A authentication_certificate block, within the backend_http_settings block supports the following:

  • name - (Required) The name of the Authentication Certificate.

A backend_address_pool block supports the following:

  • name - (Required) The name of the Backend Address Pool.

  • fqdn_list - (Optional) A list of FQDN's which should be part of the Backend Address Pool.

  • ip_address_list - (Optional) A list of IP Addresses which should be part of the Backend Address Pool.


A backend_http_settings block supports the following:

  • cookie_based_affinity - (Required) Is Cookie-Based Affinity enabled? Possible values are Enabled and Disabled.

  • name - (Required) The name of the Backend HTTP Settings Collection.

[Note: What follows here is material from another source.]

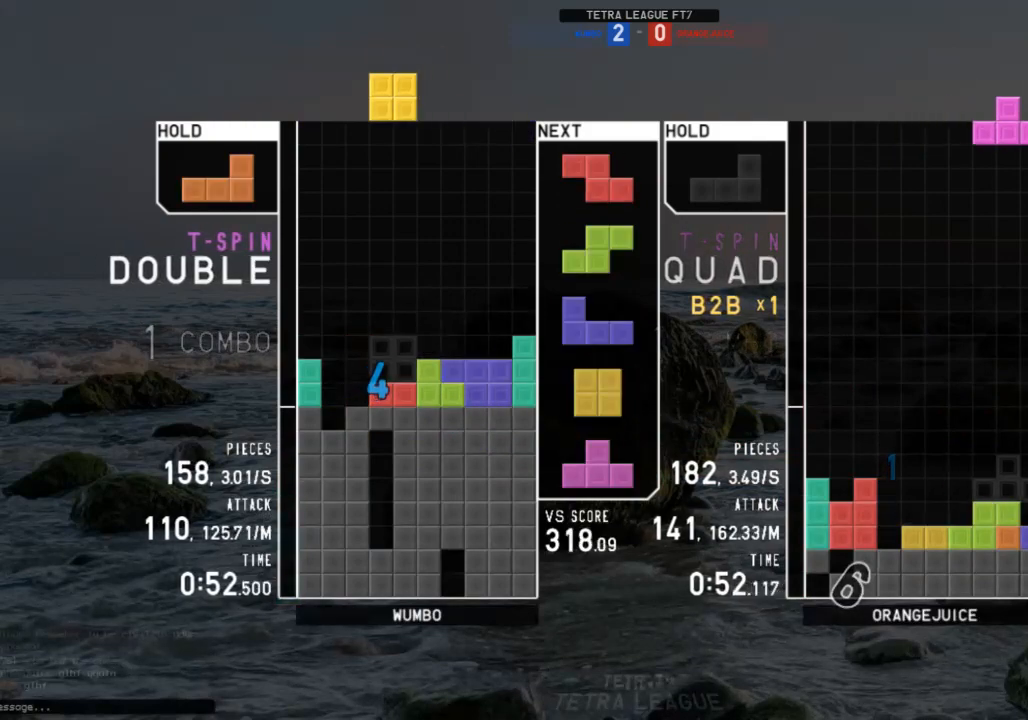
{"keys": [], "events": [[167, "c", "up"], [167, "left", "up"], [167, "right", "down"], [233, "right", "up"], [233, "shift", "down"], [300, "shift", "up"]]}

  • port- (Required) The port which should be used for this Backend HTTP Settings Collection.

  • probe_name - (Required) The name of an associated HTTP Probe.

  • protocol- (Required) The Protocol which should be used. Possible values are Http and Https.

  • request_timeout - (Required) The request timeout in seconds, which must be between 1 and 86400 seconds.

  • authentication_certificate - (Optional) One or more authentication_certificate blocks.


A frontend_ip_configuration block supports the following:

  • name - (Required) The name of the Frontend IP Configuration.

  • subnet_id - (Required) The ID of the Subnet which the Application Gateway should be connected to.

  • private_ip_address - (Optional) The Private IP Address to use for the Application Gateway.

  • public_ip_address_id - (Optional) The ID of a Public IP Address which the Application Gateway should use.


A frontend_port block supports the following:

  • name - (Required) The name of the Frontend Port.

  • port - (Required) The port used for this Frontend Port.


A gateway_ip_configuration block supports the following:

  • name - (Required) The Name of this Gateway IP Configuration.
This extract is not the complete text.